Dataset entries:

* * * * * * *

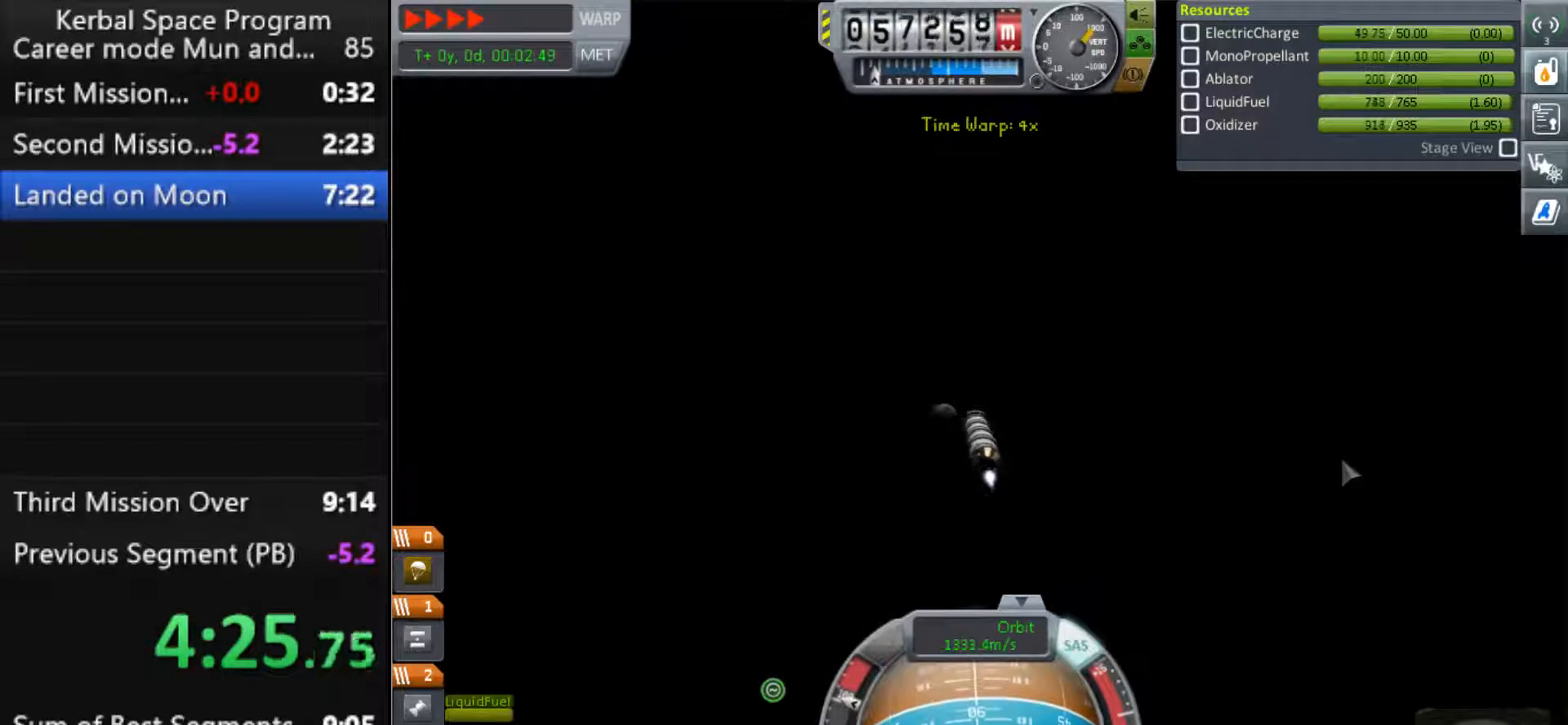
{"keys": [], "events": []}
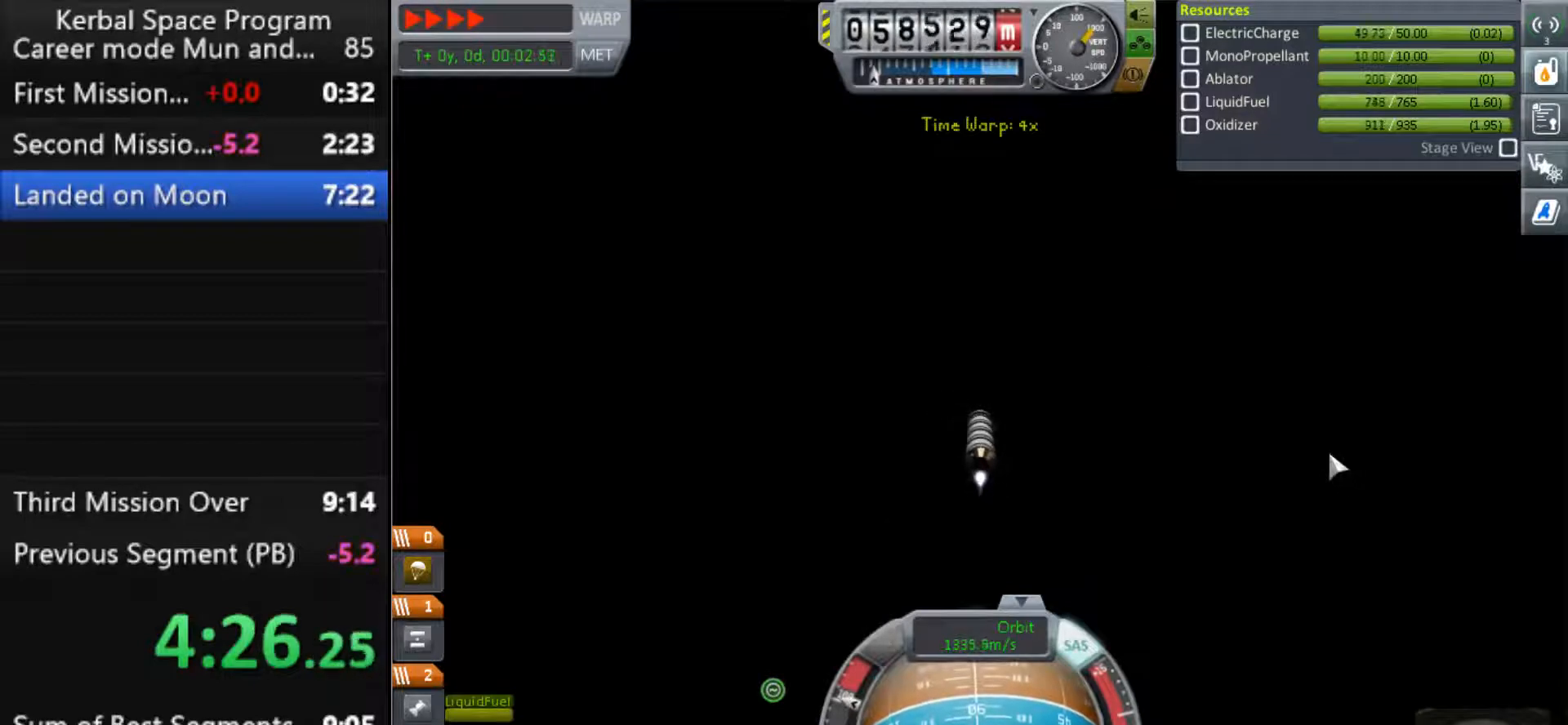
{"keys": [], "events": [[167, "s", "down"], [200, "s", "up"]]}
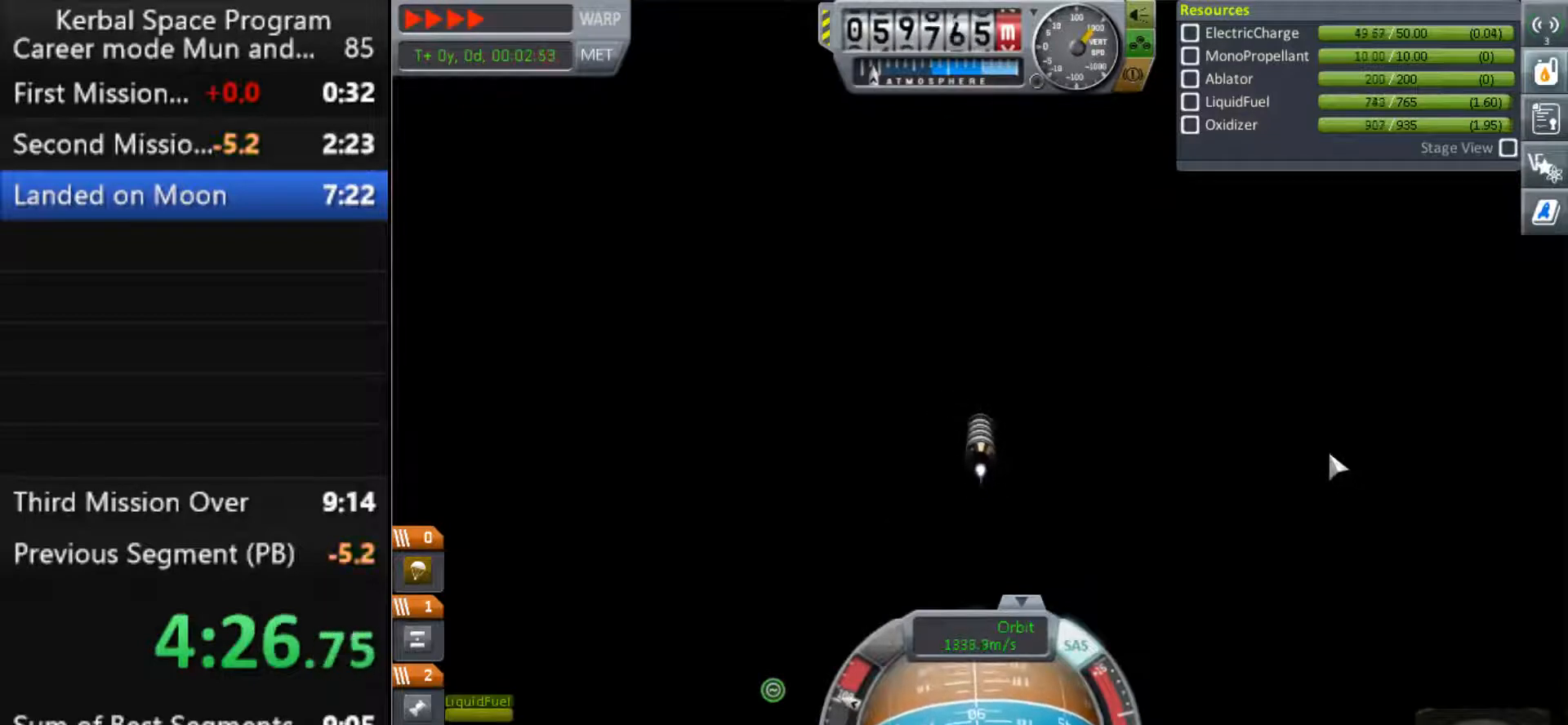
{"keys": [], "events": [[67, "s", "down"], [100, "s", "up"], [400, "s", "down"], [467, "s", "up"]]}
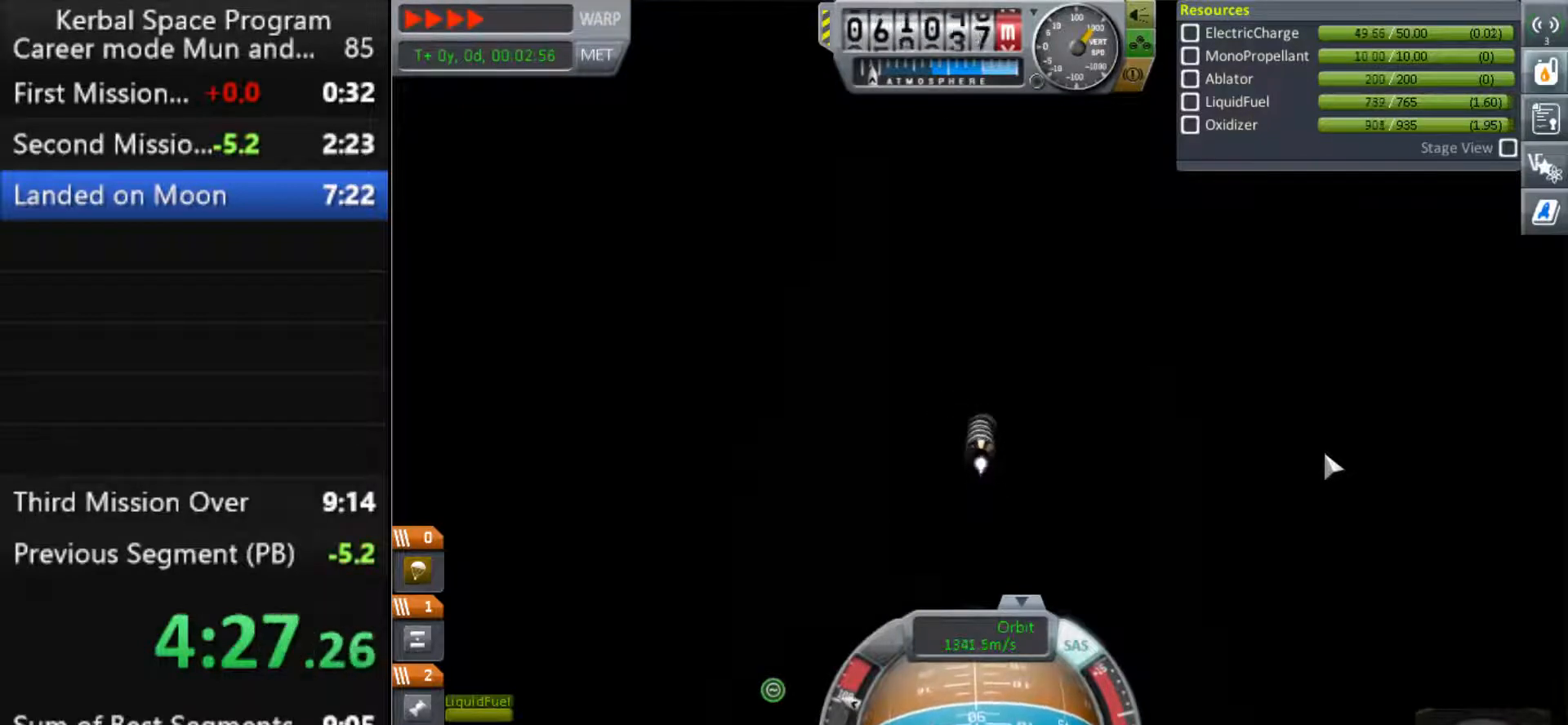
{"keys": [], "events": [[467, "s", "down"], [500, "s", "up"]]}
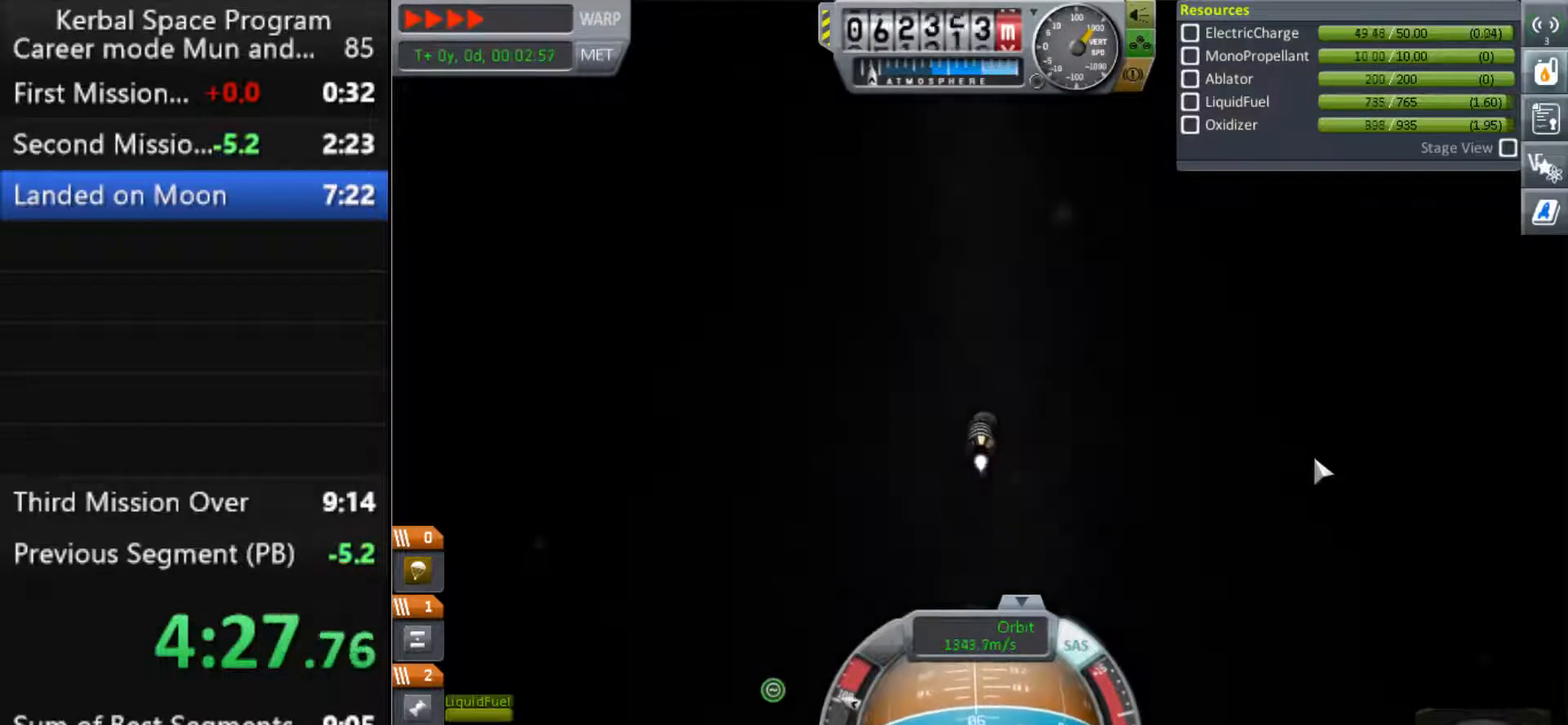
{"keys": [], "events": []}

* * * * * * *

#### Your goal
Could you reproduce every record above exactly, leaving out any pictures?

#### Answer section
{"keys": [], "events": []}
{"keys": [], "events": [[167, "s", "down"], [200, "s", "up"]]}
{"keys": [], "events": [[67, "s", "down"], [100, "s", "up"], [400, "s", "down"], [467, "s", "up"]]}
{"keys": [], "events": [[467, "s", "down"], [500, "s", "up"]]}
{"keys": [], "events": []}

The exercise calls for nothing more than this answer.